Your task:
Match on the string "хлеб" in the entries below and return every matching line.

Before-and-after change records:
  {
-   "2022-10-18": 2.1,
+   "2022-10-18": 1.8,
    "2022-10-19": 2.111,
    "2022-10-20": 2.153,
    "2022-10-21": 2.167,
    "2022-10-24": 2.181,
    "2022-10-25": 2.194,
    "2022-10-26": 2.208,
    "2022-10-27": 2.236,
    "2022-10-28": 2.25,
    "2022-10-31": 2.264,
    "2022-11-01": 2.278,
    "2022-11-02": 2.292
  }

--

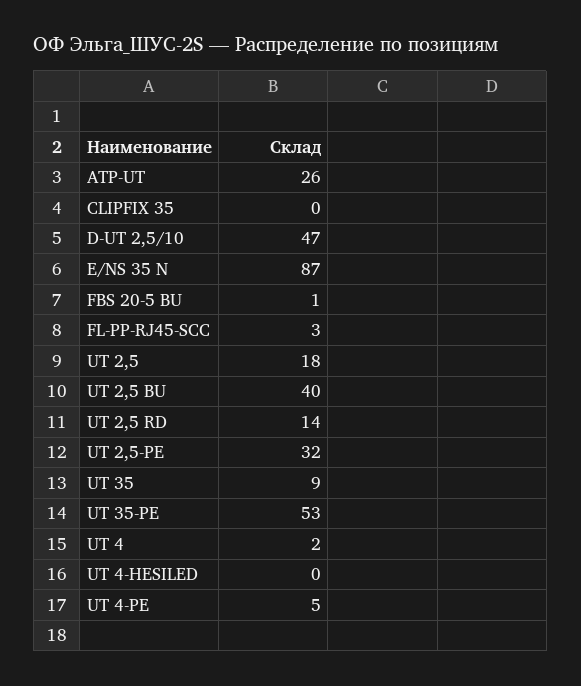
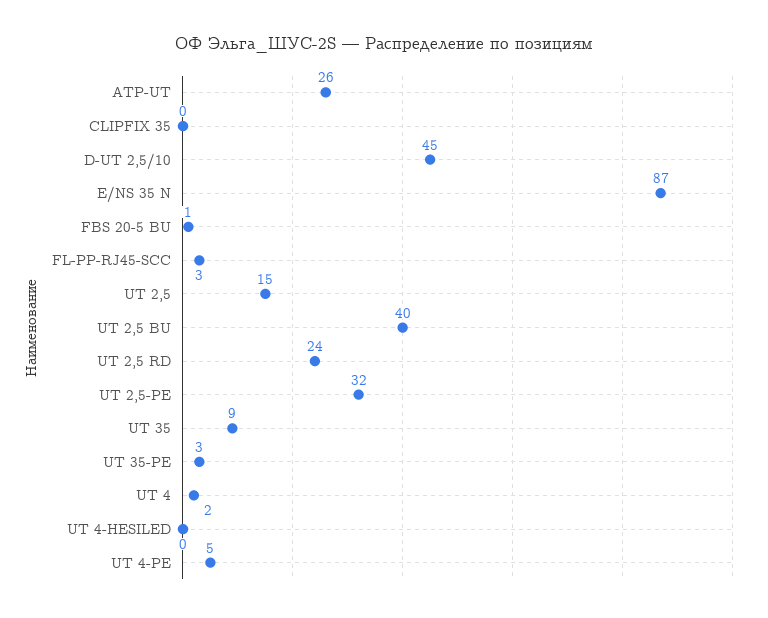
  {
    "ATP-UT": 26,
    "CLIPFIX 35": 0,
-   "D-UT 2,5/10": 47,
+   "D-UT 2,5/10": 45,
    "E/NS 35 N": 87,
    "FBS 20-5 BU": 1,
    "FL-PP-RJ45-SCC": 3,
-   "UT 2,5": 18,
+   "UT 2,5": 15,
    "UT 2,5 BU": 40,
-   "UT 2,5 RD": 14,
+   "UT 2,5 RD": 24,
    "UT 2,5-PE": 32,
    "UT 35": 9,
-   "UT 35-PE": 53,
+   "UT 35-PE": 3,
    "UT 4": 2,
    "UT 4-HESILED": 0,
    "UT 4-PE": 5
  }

...

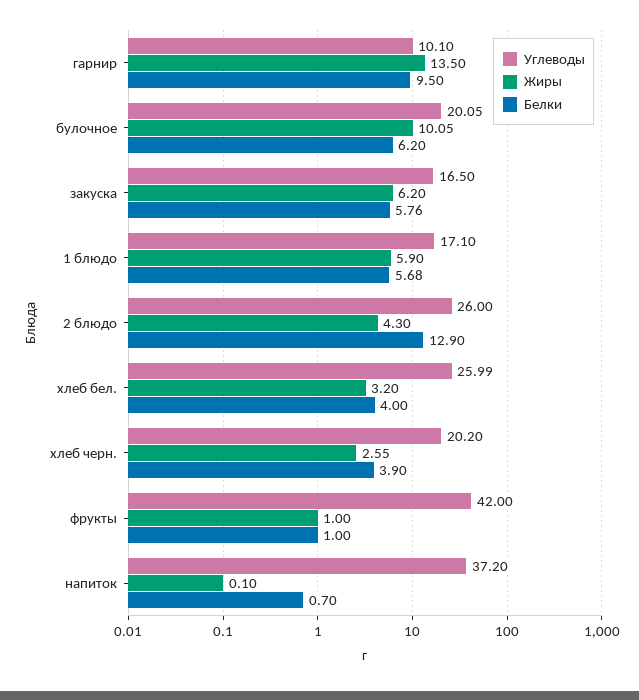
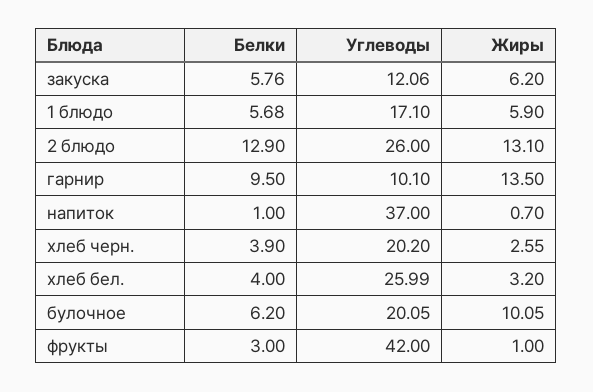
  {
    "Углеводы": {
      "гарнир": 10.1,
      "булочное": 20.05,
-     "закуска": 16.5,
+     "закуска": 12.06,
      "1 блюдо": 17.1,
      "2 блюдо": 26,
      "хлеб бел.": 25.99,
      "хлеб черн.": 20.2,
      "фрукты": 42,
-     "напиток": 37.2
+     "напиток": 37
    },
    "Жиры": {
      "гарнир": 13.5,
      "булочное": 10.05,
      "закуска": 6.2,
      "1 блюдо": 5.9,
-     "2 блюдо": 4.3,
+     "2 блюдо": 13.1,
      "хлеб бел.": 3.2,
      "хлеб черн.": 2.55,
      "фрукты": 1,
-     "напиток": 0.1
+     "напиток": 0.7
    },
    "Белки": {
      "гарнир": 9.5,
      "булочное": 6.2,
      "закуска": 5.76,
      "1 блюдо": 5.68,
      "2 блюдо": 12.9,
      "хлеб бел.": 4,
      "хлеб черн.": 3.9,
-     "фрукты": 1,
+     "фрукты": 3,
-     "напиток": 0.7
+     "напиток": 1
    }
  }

Response box:
      "хлеб бел.": 25.99,
      "хлеб черн.": 20.2,
      "хлеб бел.": 3.2,
      "хлеб черн.": 2.55,
      "хлеб бел.": 4,
      "хлеб черн.": 3.9,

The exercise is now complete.